Task item
Look through the listing below for the word "index" and copy every line where it occurs.

Source information
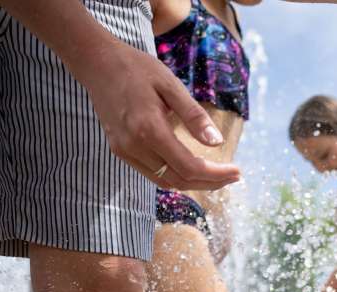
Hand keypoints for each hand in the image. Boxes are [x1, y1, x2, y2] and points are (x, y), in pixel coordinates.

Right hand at [76, 39, 239, 190]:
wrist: (98, 63)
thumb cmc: (137, 69)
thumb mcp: (171, 86)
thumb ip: (194, 116)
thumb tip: (217, 142)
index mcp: (148, 129)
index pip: (189, 167)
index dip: (216, 174)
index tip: (237, 171)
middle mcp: (133, 146)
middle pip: (179, 180)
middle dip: (210, 182)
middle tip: (232, 176)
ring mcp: (124, 150)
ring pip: (165, 181)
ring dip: (193, 183)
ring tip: (217, 176)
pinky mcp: (120, 150)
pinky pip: (152, 173)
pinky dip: (175, 176)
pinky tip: (191, 169)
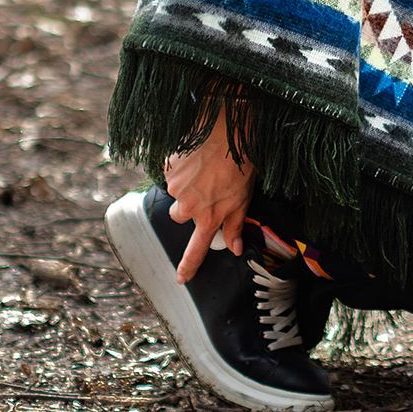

Answer to the problem
index mcp: (148, 129)
index pip: (189, 167)
index dip: (216, 174)
index tip: (237, 171)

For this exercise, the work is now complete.